= Instructions to follow =
Write out, word for word, every line from the one containing "right shoulder: (211, 249)" through the final line of the records.

= Available records =
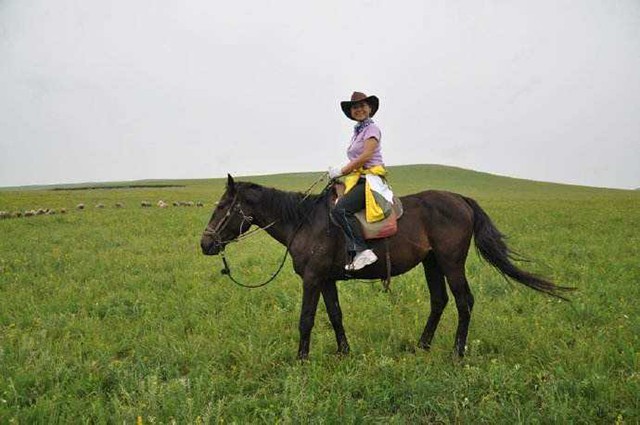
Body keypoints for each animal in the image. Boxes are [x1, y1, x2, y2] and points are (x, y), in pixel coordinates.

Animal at [200, 175, 568, 358]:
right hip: (432, 263)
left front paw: (301, 360)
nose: (205, 244)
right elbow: (335, 315)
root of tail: (461, 200)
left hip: (451, 262)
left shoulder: (312, 279)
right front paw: (344, 353)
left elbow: (306, 319)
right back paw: (422, 347)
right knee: (439, 301)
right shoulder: (326, 280)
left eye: (222, 206)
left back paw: (457, 352)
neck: (305, 222)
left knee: (464, 302)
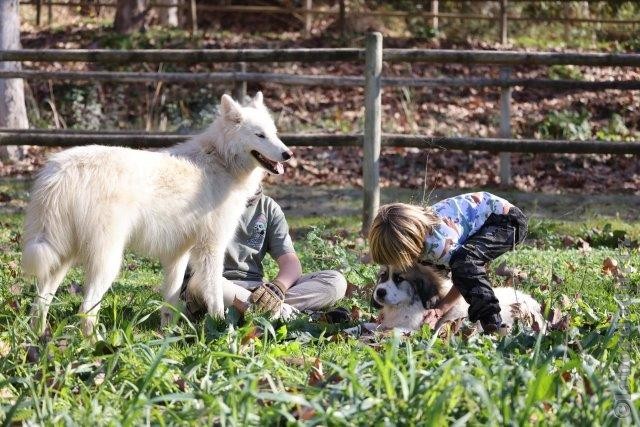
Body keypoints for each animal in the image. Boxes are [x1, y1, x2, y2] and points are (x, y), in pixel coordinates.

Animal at [20, 93, 290, 338]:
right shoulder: (211, 249)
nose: (288, 154)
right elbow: (215, 298)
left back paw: (39, 339)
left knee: (40, 304)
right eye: (260, 135)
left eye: (275, 133)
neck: (221, 159)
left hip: (59, 258)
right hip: (107, 262)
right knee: (86, 310)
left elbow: (170, 301)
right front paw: (222, 331)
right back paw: (99, 346)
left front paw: (167, 335)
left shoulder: (179, 254)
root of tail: (59, 172)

= Reply to the exercise =
right shoulder: (211, 249)
nose: (288, 154)
right elbow: (215, 298)
left back paw: (39, 339)
left knee: (40, 304)
right eye: (260, 135)
left eye: (275, 133)
neck: (221, 159)
left hip: (59, 258)
right hip: (107, 262)
right knee: (86, 310)
left elbow: (170, 301)
right front paw: (222, 331)
right back paw: (99, 346)
left front paw: (167, 335)
left shoulder: (179, 254)
root of tail: (59, 172)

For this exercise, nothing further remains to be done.